Jump labels are used everywhere. Looking at vmlinux.o in my kernel:
Relocation section [19621] '.rela__jump_table' for section [19620] '__jump_table' at offset 0x197873c8 contains 11913 entries:
Each jump label entry has 3 entries, so 11913/3 = 3971 jump labels.
$ readelf -s vmlinux.o |grep FUNC |wc -l
46902
3971/46902 = ~8.5%
~8.5% of functions use jump labels.
> > > + How often new problematic features appear?
> >
> > I'm not exactly sure what you mean, but it seems that anytime we add a
> > new feature, we have to try to wrap our heads around how it interacts
> > with the weirdness of late module patching.
>
> I agree that we need to think about it and it makes complications.

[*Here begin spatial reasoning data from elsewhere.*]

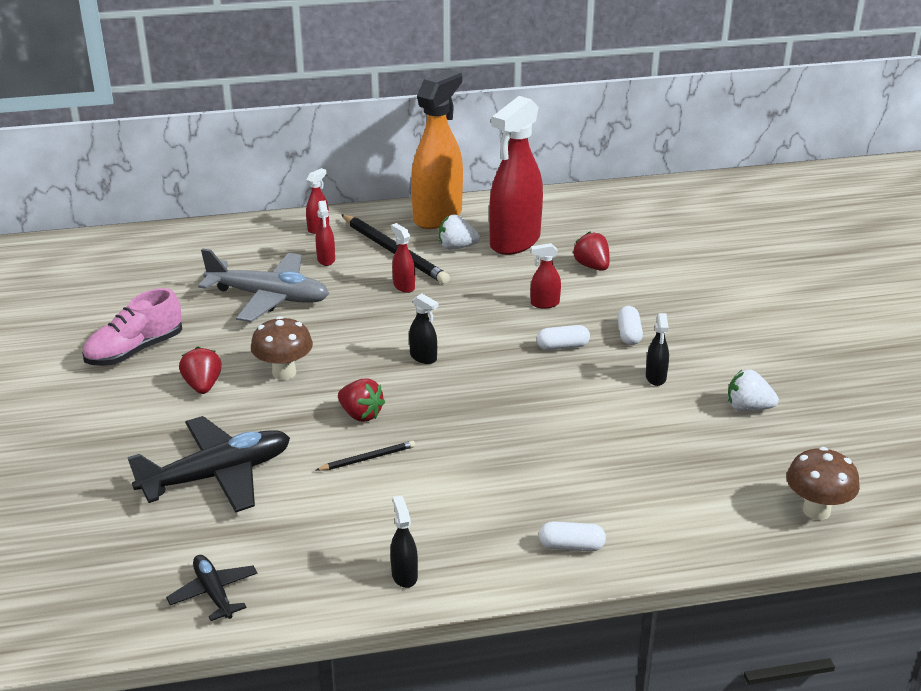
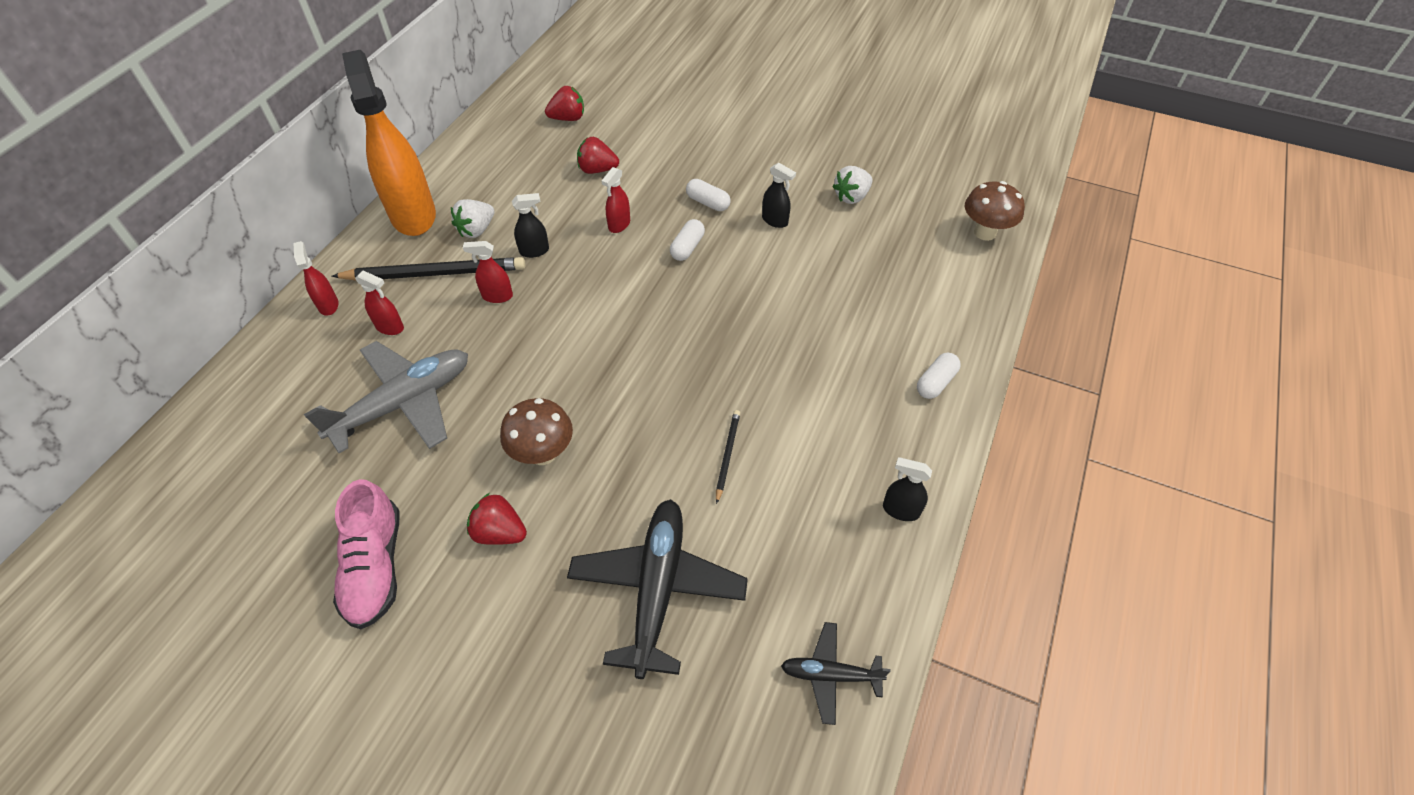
camera: 55 degrees left, 20 degrees up
red strawberry [338,379,385,422] -> red strawberry moved to [545,86,584,121]
black spray bottle [409,293,438,364] -> black spray bottle moved to [512,193,549,258]
red spray bottle [489,96,543,255] -> none

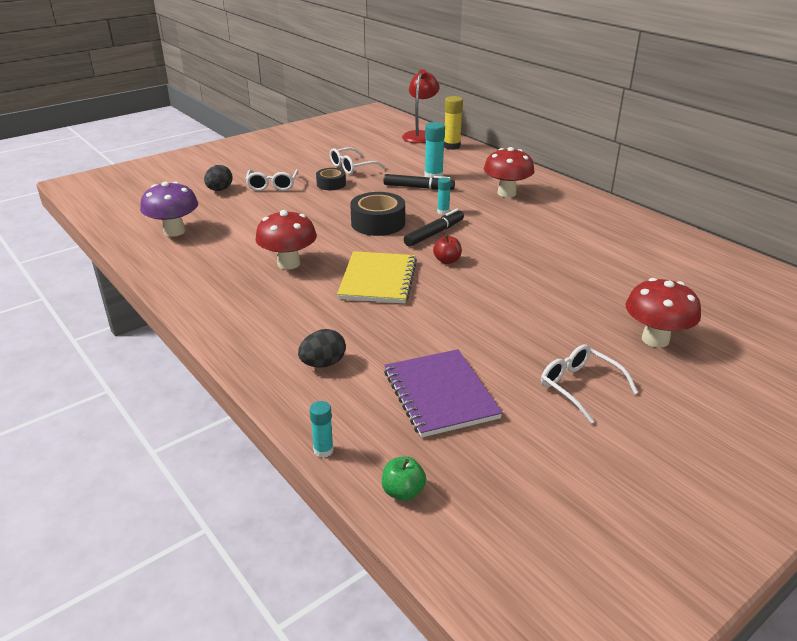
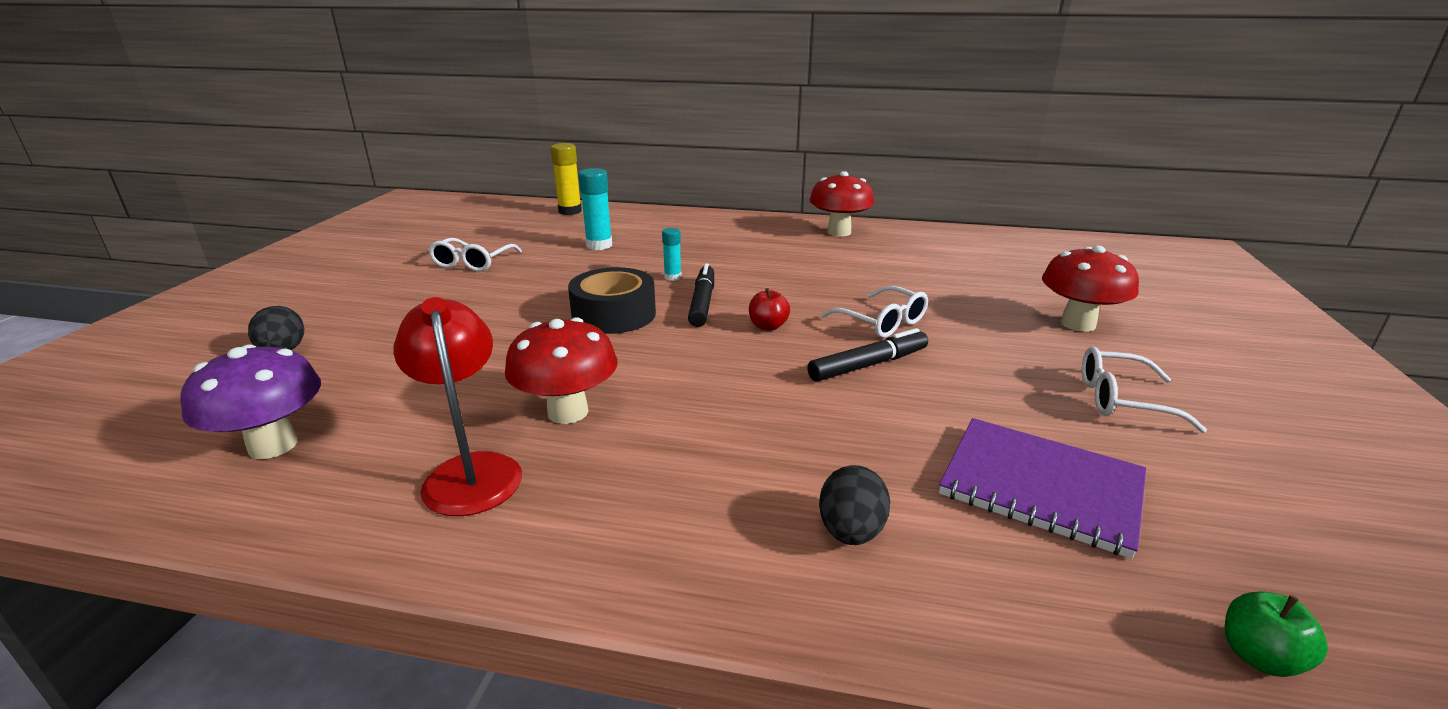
camera: 40 degrees left, 5 degrees down
white glasses [245,169,299,191] -> white glasses moved to [820,286,928,338]
turquoise glue stick [309,401,334,458] -> none
black tape [316,168,346,190] -> none
yellow notebook [337,251,417,303] -> none
black marker [383,174,455,190] -> black marker moved to [807,328,928,382]
red lamp [402,69,440,143] -> red lamp moved to [393,297,522,516]
red mushroom [484,147,535,197] -> red mushroom moved to [810,171,875,237]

> Anyway, I think that these are never the biggest problems.
>
> I would be more concerned about arch-specific features that might need
> special handling in the livepatch code. Everyone talks only about
> alternatives and jump_labels that were added long time ago.
Jump labels have been around for many years, but we somehow missed
implementing klp.arch for them. As I said this resulted in panics.
There may be other similar cases lurking, both in x86 and other arches.
It's not a comforting thought!
And each case requires special klp code in addition to the real code.